A source close to the investigation said she hanged herself in her Park Avenue apartment and left a suicide note.
Spade's family said in a statement that they were "devastated by today's tragedy" and would "miss her terribly," asking for privacy. She is survived by her husband and teenage daughter.
Tributes to Spade poured in from celebrities, the fashion world and everyday women who admired her quintessential American style, which had a sophisticated yet playful vibe.
The Council of Fashion Designers of America hailed Spade's work.
"She was a great talent who had an immeasurable impact on American fashion and the way the world viewed American accessories," said a statement from CFDA board chairman Diane von Furstenberg and CEO Steven Kolb.
Spade - a Missouri native who first worked as a journalist, including a stint as accessories editor at Mademoiselle magazine - launched her eponymous fashion label in 1993 with her husband Andy and the help of outside investors.
Her cheerful use of bright colours and prints proved a hit with career women.
The brand, initially sold in several New York stores, opened its flagship in the city's Soho neighborhood in 1996.
Her designs represented the New York aesthetic - a mix of modern and classic. It was so associated with the city that she eventually added its name to her label, Kate Spade New York.
Her most famous handbag was the "Sam" - a black mid-size rectangular bag.
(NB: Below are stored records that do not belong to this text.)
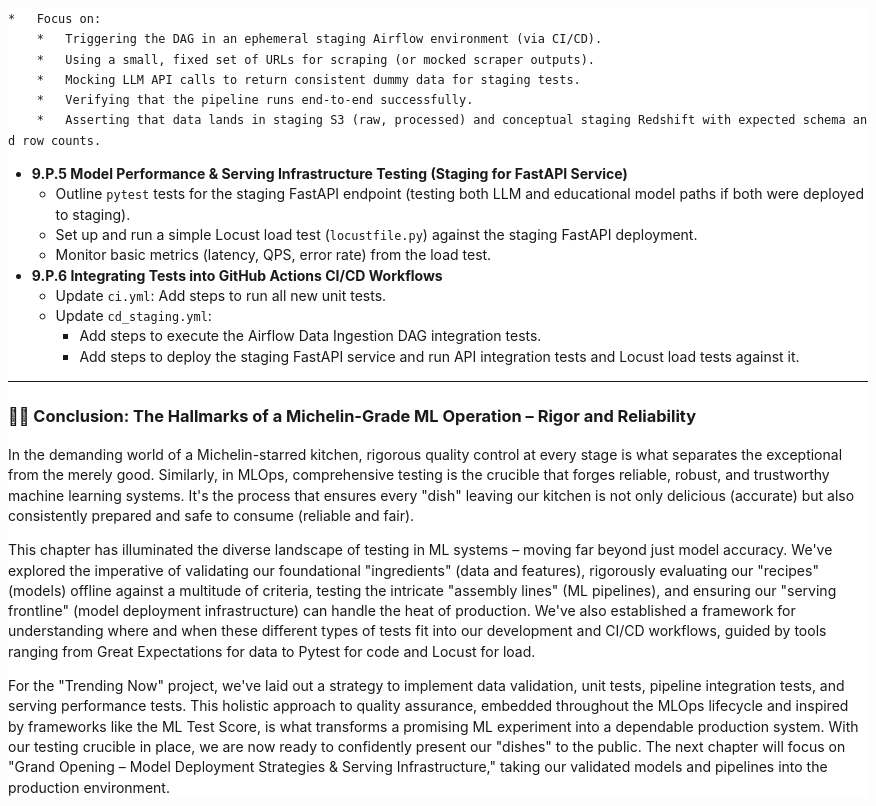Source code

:     *   Focus on:
        *   Triggering the DAG in an ephemeral staging Airflow environment (via CI/CD).
        *   Using a small, fixed set of URLs for scraping (or mocked scraper outputs).
        *   Mocking LLM API calls to return consistent dummy data for staging tests.
        *   Verifying that the pipeline runs end-to-end successfully.
        *   Asserting that data lands in staging S3 (raw, processed) and conceptual staging Redshift with expected schema and row counts.
*   **9.P.5 Model Performance & Serving Infrastructure Testing (Staging for FastAPI Service)**
    *   Outline `pytest` tests for the staging FastAPI endpoint (testing both LLM and educational model paths if both were deployed to staging).
    *   Set up and run a simple Locust load test (`locustfile.py`) against the staging FastAPI deployment.
    *   Monitor basic metrics (latency, QPS, error rate) from the load test.
*   **9.P.6 Integrating Tests into GitHub Actions CI/CD Workflows**
    *   Update `ci.yml`: Add steps to run all new unit tests.
    *   Update `cd_staging.yml`:
        *   Add steps to execute the Airflow Data Ingestion DAG integration tests.
        *   Add steps to deploy the staging FastAPI service and run API integration tests and Locust load tests against it.

---

### 🧑‍🍳 Conclusion: The Hallmarks of a Michelin-Grade ML Operation – Rigor and Reliability

In the demanding world of a Michelin-starred kitchen, rigorous quality control at every stage is what separates the exceptional from the merely good. Similarly, in MLOps, comprehensive testing is the crucible that forges reliable, robust, and trustworthy machine learning systems. It's the process that ensures every "dish" leaving our kitchen is not only delicious (accurate) but also consistently prepared and safe to consume (reliable and fair).

This chapter has illuminated the diverse landscape of testing in ML systems – moving far beyond just model accuracy. We've explored the imperative of validating our foundational "ingredients" (data and features), rigorously evaluating our "recipes" (models) offline against a multitude of criteria, testing the intricate "assembly lines" (ML pipelines), and ensuring our "serving frontline" (model deployment infrastructure) can handle the heat of production. We've also established a framework for understanding where and when these different types of tests fit into our development and CI/CD workflows, guided by tools ranging from Great Expectations for data to Pytest for code and Locust for load.

For the "Trending Now" project, we've laid out a strategy to implement data validation, unit tests, pipeline integration tests, and serving performance tests. This holistic approach to quality assurance, embedded throughout the MLOps lifecycle and inspired by frameworks like the ML Test Score, is what transforms a promising ML experiment into a dependable production system. With our testing crucible in place, we are now ready to confidently present our "dishes" to the public. The next chapter will focus on "Grand Opening – Model Deployment Strategies & Serving Infrastructure," taking our validated models and pipelines into the production environment.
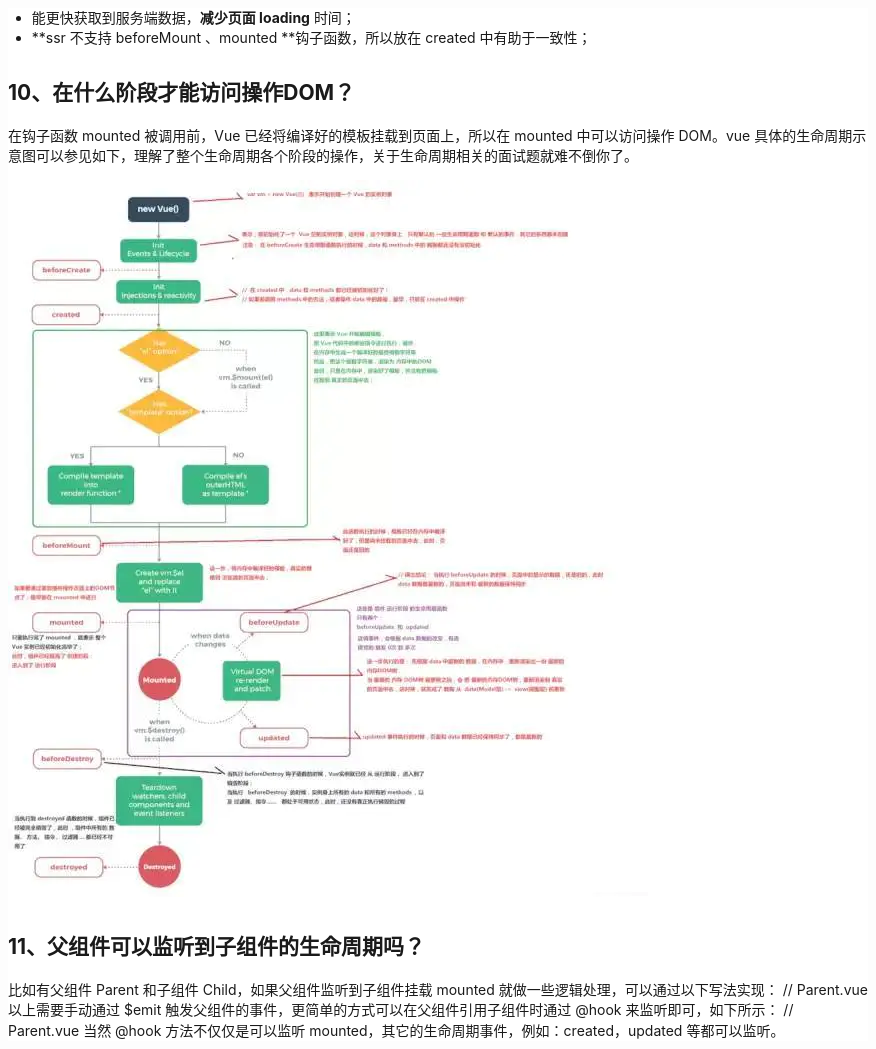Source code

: - 能更快获取到服务端数据，**减少页面 loading** 时间；
- **ssr 不支持 beforeMount 、mounted **钩子函数，所以放在 created 中有助于一致性；

## **10、在什么阶段才能访问操作DOM？**
在钩子函数 mounted 被调用前，Vue 已经将编译好的模板挂载到页面上，所以在 mounted 中可以访问操作 DOM。vue 具体的生命周期示意图可以参见如下，理解了整个生命周期各个阶段的操作，关于生命周期相关的面试题就难不倒你了。

![image.png](./img/VlRXkSY1mQWkJeen/1647589358337-2744b755-a0f4-447e-90c4-5d5ce8c0f427-327973.png)

## **11、父组件可以监听到子组件的生命周期吗？**
比如有父组件 Parent 和子组件 Child，如果父组件监听到子组件挂载 mounted 就做一些逻辑处理，可以通过以下写法实现：
// Parent.vue 
以上需要手动通过 $emit 触发父组件的事件，更简单的方式可以在父组件引用子组件时通过 @hook 来监听即可，如下所示：
//  Parent.vue 
当然 @hook 方法不仅仅是可以监听 mounted，其它的生命周期事件，例如：created，updated 等都可以监听。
Generally, her handbags were stylish but not ostentatious. The "Sam" was relaunched this year by the label in new prints and colours.
Beyond the label's signature handbags, Spade was also known for shoes. It later branched into ready-to-wear, after she had left the company.
MANY CHANGES AT LABEL
In 1999, Spade ceded a majority stake in her company to high-end department store chain Neiman Marcus for US$34 million. NM then sold the label to textiles giant Liz Claiborne.
Spade then sold the last of her shares in the company in the mid-2000s for another US$59 million, and was no longer directly associated with the management of the company bearing her name.
In 2017, Coach (now Tapestry) bought the Kate Spade label, the last remnant of Liz Claiborne, in a deal worth US$2.4 billion.
Over the years, the label had blossomed into a full lifestyle brand with more than 300 stores worldwide and sales of US$1.38 billion in 2016.
The company offered its condolences, calling Spade a "visionary," and saying: "We honour all the beauty she brought into this world."
In the past few years, Spade - born Katherine Brosnahan - had launched a new accessories label, Frances Valentine.
Former first daughter Chelsea Clinton was among the many offering condolences to Spade's family on Twitter.
"My grandmother gave me my first Kate Spade bag when I was in college. I still have it. Holding Kate's family, friends and loved ones in my heart," Ms Clinton said.
Actress Lena Dunham said: "Kate Spade was more than a designer. She had a quirky visual language that captivated Bat Mitzvah girls and artists alike.
"She was also a staple of NYC who spread good will. My heart breaks for her family. Thank you, Kate, from one of the millions you made feel beautiful."
Several admirers like Ivanka Trump highlighted the importance of suicide helplines and seeing the signs of depression.
"Kate Spade's tragic passing is a painful reminder that we never truly know another's pain or the burden they carry. If you are struggling with depression and contemplating suicide, please, please seek help," Ms Trump tweeted.
Robert Dicker, a psychiatrist and associate director at the Zucker Hillside Hospital in New York, told AFP that celebrity suicides were often followed by an uptick in attempts.
"We want to be sure that people understand that there is help that is available," Dr Dicker said.